American orchid grower (born 1962)

Arthur E. Chadwick is an American orchid grower and entrepreneur. He founded Chadwick & Son Orchids Inc in 1989 with his father, A. A. Chadwick, who has been growing orchids since 1943. Chadwicks has 11 greenhouses in Powhatan County, Virginia and two retail stores in Richmond. The company has been featured in Southern Living magazine, The New York Times, O Magazine, CBS Sunday Morning, and the Washington Post.

== Early life ==
=== Childhood and family ===
Chadwick grew up in Wilmington, Delaware learning about orchids from his father, A. A. Chadwick who nurtured two redwood greenhouses full of rare cattleyas. His mother, Anne, was an amateur watercolor artist and designed the logo for the orchid company.

=== Education ===
Chadwick holds a BS in electrical engineering from North Carolina State and a master's in business from James Madison. This education was helpful in both the design of the greenhouses and the everyday operation of the company.

== Agriculture work ==
With his father, Chadwick co-authored The Classic Cattleyas which is widely considered to be the definitive book on the large-flowered Cattleya species (corsage orchids).

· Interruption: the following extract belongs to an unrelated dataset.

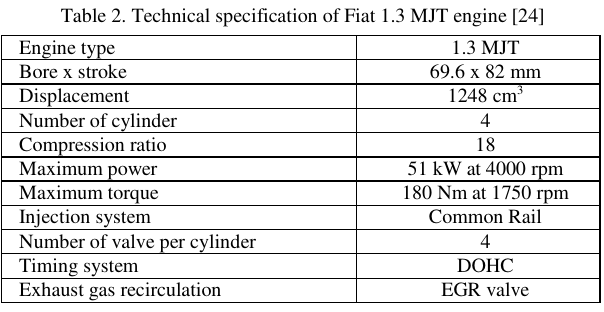
Table 2. Technical specification of Fiat 1.3 MJT engine [24]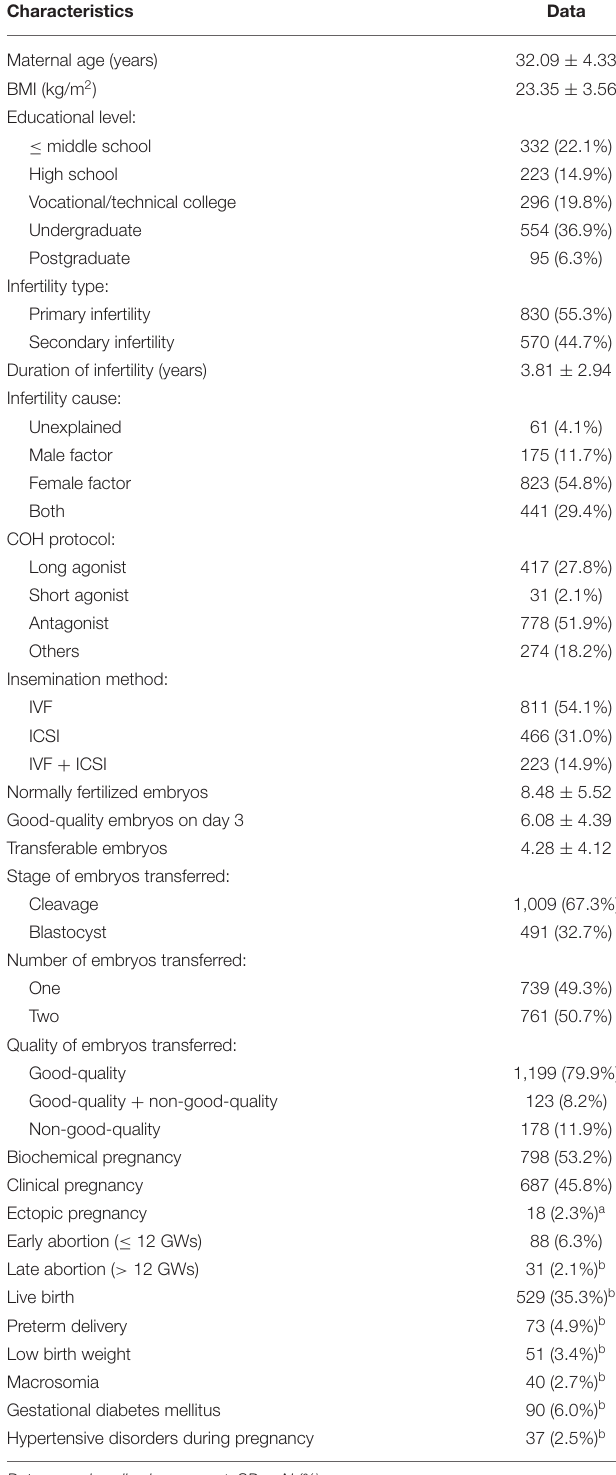
TABLE 1 | Demographic and clinical characteristics of the study population ( N =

Martha Stewart favorably reviewed the book and both Chadwicks appeared on her television show. Chadwick has named Cattleya hybrids after the wives of the last six U.S. Presidents and has personally presented the flowers to most of the honored recipients.

He has spoken at two World Orchid Conferences - France 2005, Ecuador 2017 and his monthly orchid advice column appeared nationwide in newspapers for 20 years. Chadwick regularly speaks to horticulture groups throughout the United States and, most recently, in England.